On the flip side, the Turks are downplaying U.S. and NATO anger under a mistaken impression that this is about lost money for Raytheon and Lockheed Martin or a desire not to see Turkey pursue an independent defense policy. What Turkey does not understand is that accepting the Chinese bid is an enormous deal because the Chinese system cannot  and will not be integrated into NATO combat management systems – can you imagine giving the Chinese access to such sensitive information? – and Turkey is now cut out of the NATO sensor system. Following the deployment of the X-Band radar on Turkish territory and Patriot missile batteries in Gaziantep, Turkish obtuseness on this issue is puzzling, to say the least. I was told that the defense industry committee that made the decision to accept the Chinese bid did not involve the foreign ministry at all, which makes the picture a bit clearer, as had there been any type of foreign policy aspect to this decision, the Chinese firm would have been eliminated from the start. To reiterate, this is a Chinese firm that is under sanctions for violating the Iran, North Korea and Syria Nonproliferation Act, and by going with this firm, the Turkish defense industry is opening itself up to its own round of sanctions. U.S. anger on this is genuine, yet the Turks keep on insisting that the Chinese system will be compatible with NATO – which is incorrect – and that the penalties for cooperating with a firm under sanctions won’t apply to Turkey – which is also incorrect. Turkey is convincing itself that U.S. anger is about not wanting to see an independent Turkey, which is a load of utter nonsense, and is missing the point about the message that it sends to the U.S. and NATO, who do not see why a desire for co-production outweighs a defense alliance that is more than half a century old.

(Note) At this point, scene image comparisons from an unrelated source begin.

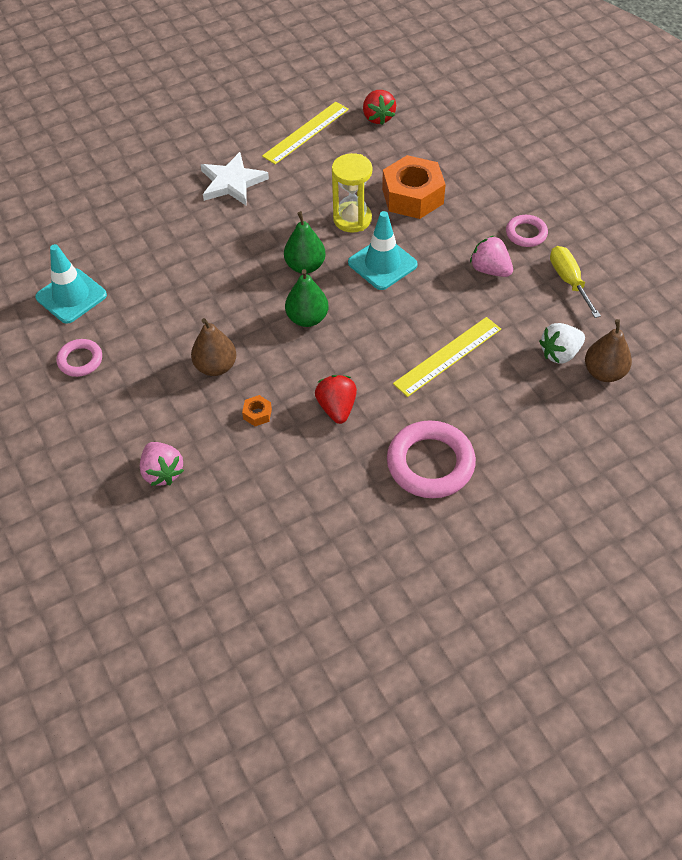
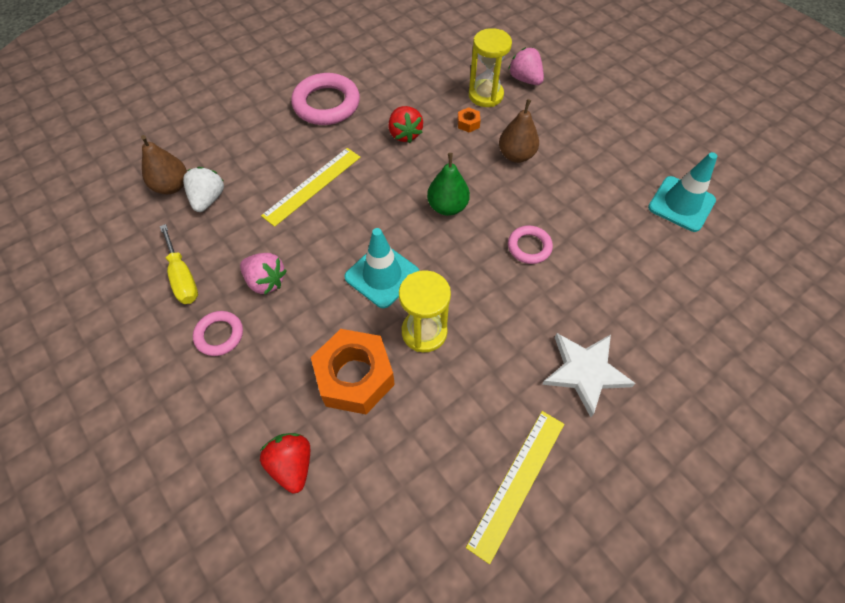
camera: 170 degrees right, 5 degrees up
(80, 360) = (634, 148): pink ring -> pink ring (529, 247)
(223, 453) = (485, 95): none -> yellow hourglass
(305, 266) = (463, 263): green pear -> none
(378, 117) = (417, 533): red strawberry -> red strawberry (292, 465)
(560, 353) = (208, 199): white strawberry -> white strawberry turned 45 degrees counterclockwise

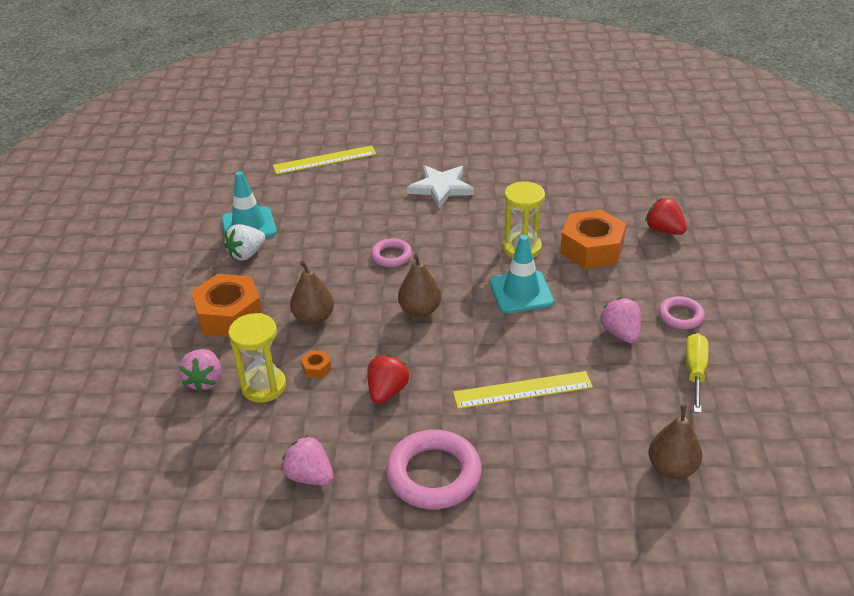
camera: 140 degrees left, 20 degrees down
(208, 199) = (637, 432): white strawberry -> white strawberry (246, 254)
(292, 465) = (664, 230): red strawberry -> red strawberry turned 120 degrees clockwise
(397, 68) = (309, 476): none -> pink strawberry
(447, 207) = (420, 310): green pear -> brown pear
(517, 482) = (534, 171): yellow ruler -> yellow ruler (325, 160)
(574, 124) = (229, 315): none -> orange nut

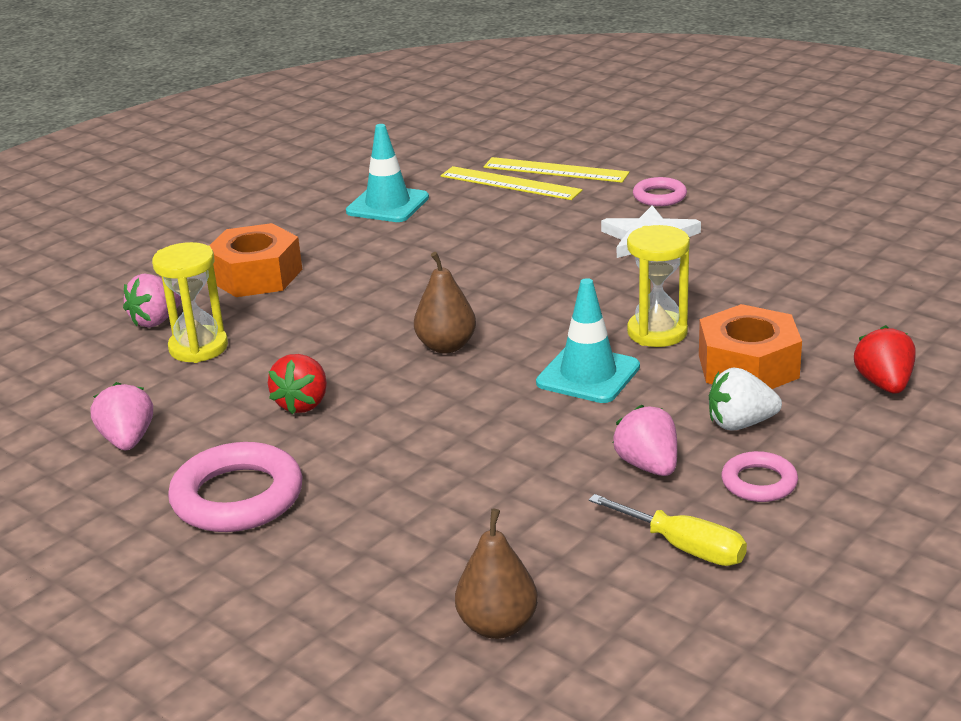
camera: 40 degrees right, 10 degrees down
(246, 254) = (349, 229): white strawberry -> white strawberry (740, 424)
(314, 318) = (329, 309): brown pear -> none
(316, 368) = (268, 353): orange nut -> none
(387, 391) = (303, 404): red strawberry -> red strawberry turned 135 degrees clockwise
(391, 256) = (493, 284): pink ring -> pink ring (659, 196)
(522, 390) = (443, 467): yellow ruler -> yellow ruler (510, 183)
(620, 333) = (648, 466): pink strawberry -> pink strawberry turned 45 degrees counterclockwise
(695, 372) = (684, 547): yellow screwdriver -> yellow screwdriver turned 75 degrees clockwise

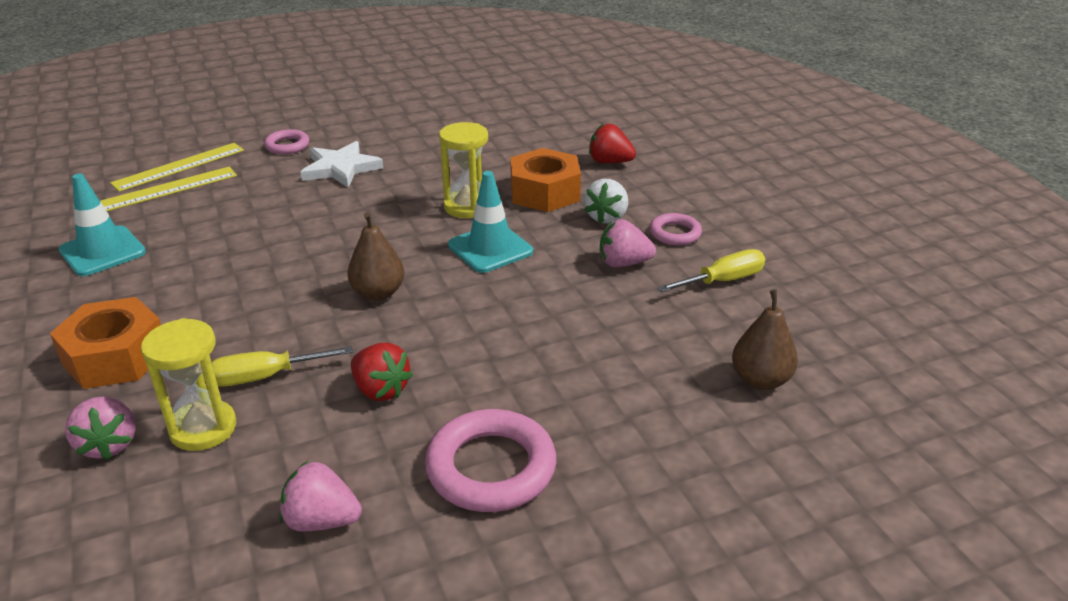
camera: 65 degrees left, 5 degrees up
(279, 345) = (265, 377): none -> yellow screwdriver

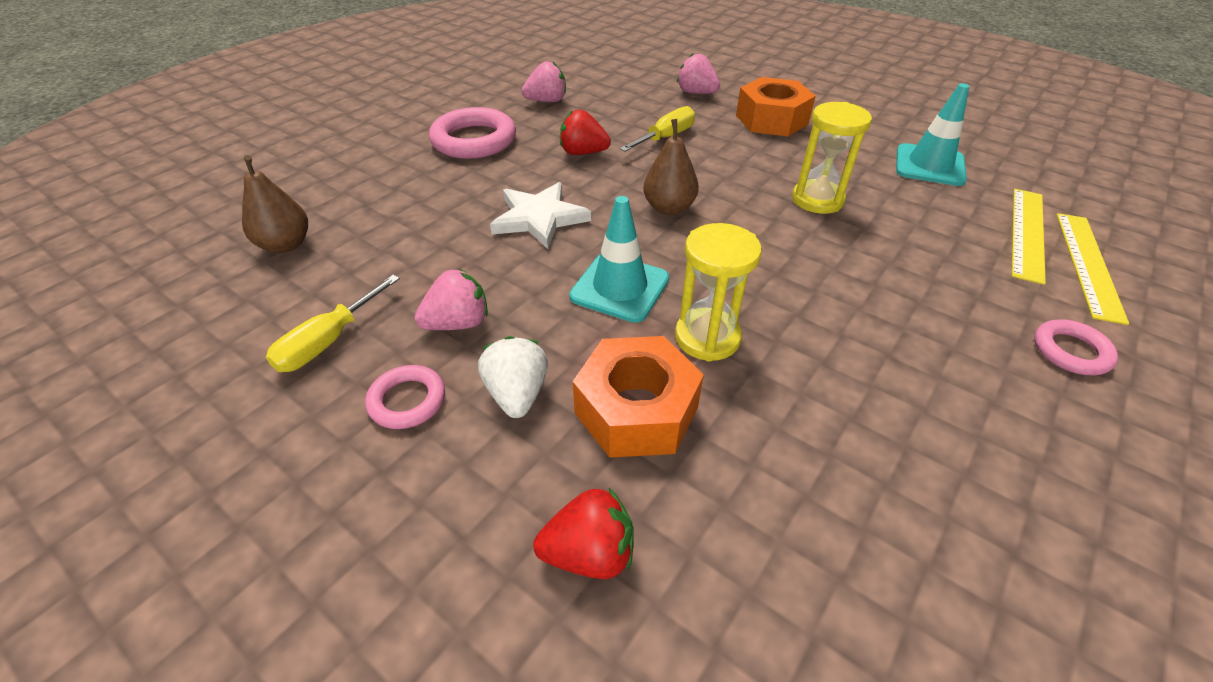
camera: 150 degrees right, 10 degrees up
(203, 428) = (660, 110): yellow hourglass -> yellow hourglass (817, 200)
(340, 168) = (938, 339): white star -> white star (539, 218)

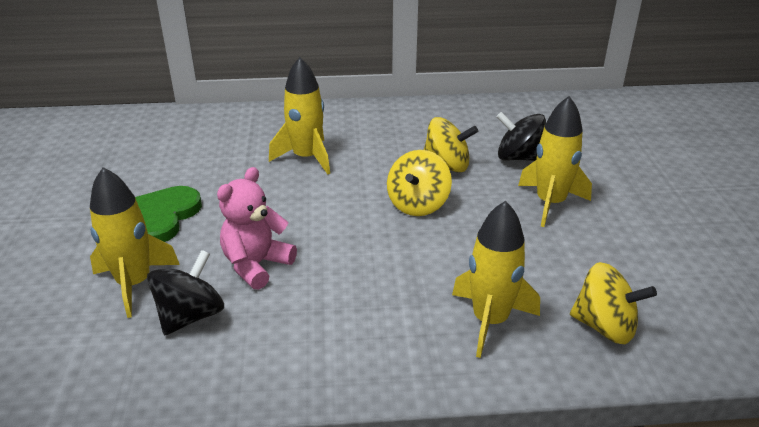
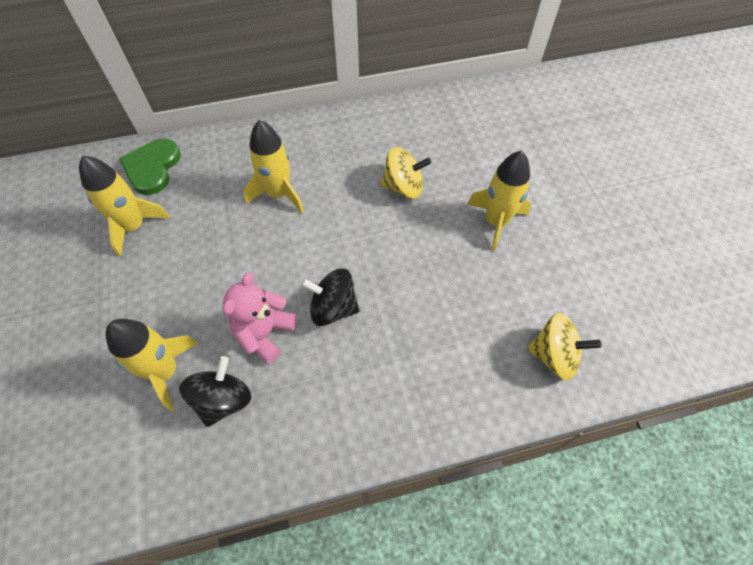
camera: 10 degrees left, 25 degrees up
(162, 217) = (167, 288): green heart -> green heart (152, 168)
(418, 204) = (387, 239): yellow spinning top -> none
(490, 321) = (466, 364): yellow rocket -> yellow rocket (134, 226)
(518, 158) = (463, 169): black spinning top -> black spinning top (333, 308)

The fallout from this decision is going to reverberate, and hopefully going forward each side will do a better job of realizing the core interests of the other. In the meantime though, if Turkey thinks it can smooth things over by referring ad nauseam to the countries’ shared values and pretending in hindsight that it welcomed the Gezi protests, then there is a delusion at the heart of Turkish foreign policymaking these days that is worse than I thought.